» Your goal: Render the transcribed text of every item below as a numbered list with one line per entry, omitting blank lines. Leave the pictures out of your answer.

» Data for processing:
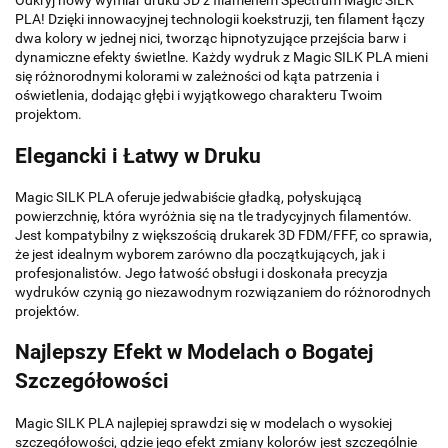
Odkryj nowy wymiar druku 3D z filamenem Spectrum Magic SILK
PLA! Dzięki innowacyjnej technologii koekstruzji, ten filament łączy
dwa kolory w jednej nici, tworząc hipnotyzujące przejścia barw i
dynamiczne efekty świetlne. Każdy wydruk z Magic SILK PLA mieni
się różnorodnymi kolorami w zależności od kąta patrzenia i
oświetlenia, dodając głębi i wyjątkowego charakteru Twoim
projektom.
Elegancki i Łatwy w Druku
Magic SILK PLA oferuje jedwabiście gładką, połyskującą
powierzchnię, która wyróżnia się na tle tradycyjnych filamentów.
Jest kompatybilny z większością drukarek 3D FDM/FFF, co sprawia,
że jest idealnym wyborem zarówno dla początkujących, jak i
profesjonalistów. Jego łatwość obsługi i doskonała precyzja
wydruków czynią go niezawodnym rozwiązaniem do różnorodnych
projektów.
Najlepszy Efekt w Modelach o Bogatej
Szczegółowości
Magic SILK PLA najlepiej sprawdzi się w modelach o wysokiej
szczegółowości, gdzie jego efekt zmiany kolorów jest szczególnie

» Answer section:
1. Odkryj nowy wymiar druku 3D z filamenem Spectrum Magic SILK
2. PLA! Dzięki innowacyjnej technologii koekstruzji, ten filament łączy
3. dwa kolory w jednej nici, tworząc hipnotyzujące przejścia barw i
4. dynamiczne efekty świetlne. Każdy wydruk z Magic SILK PLA mieni
5. się różnorodnymi kolorami w zależności od kąta patrzenia i
6. oświetlenia, dodając głębi i wyjątkowego charakteru Twoim
7. projektom.
8. Elegancki i Łatwy w Druku
9. Magic SILK PLA oferuje jedwabiście gładką, połyskującą
10. powierzchnię, która wyróżnia się na tle tradycyjnych filamentów.
11. Jest kompatybilny z większością drukarek 3D FDM/FFF, co sprawia,
12. że jest idealnym wyborem zarówno dla początkujących, jak i
13. profesjonalistów. Jego łatwość obsługi i doskonała precyzja
14. wydruków czynią go niezawodnym rozwiązaniem do różnorodnych
15. projektów.
16. Najlepszy Efekt w Modelach o Bogatej
17. Szczegółowości
18. Magic SILK PLA najlepiej sprawdzi się w modelach o wysokiej
19. szczegółowości, gdzie jego efekt zmiany kolorów jest szczególnie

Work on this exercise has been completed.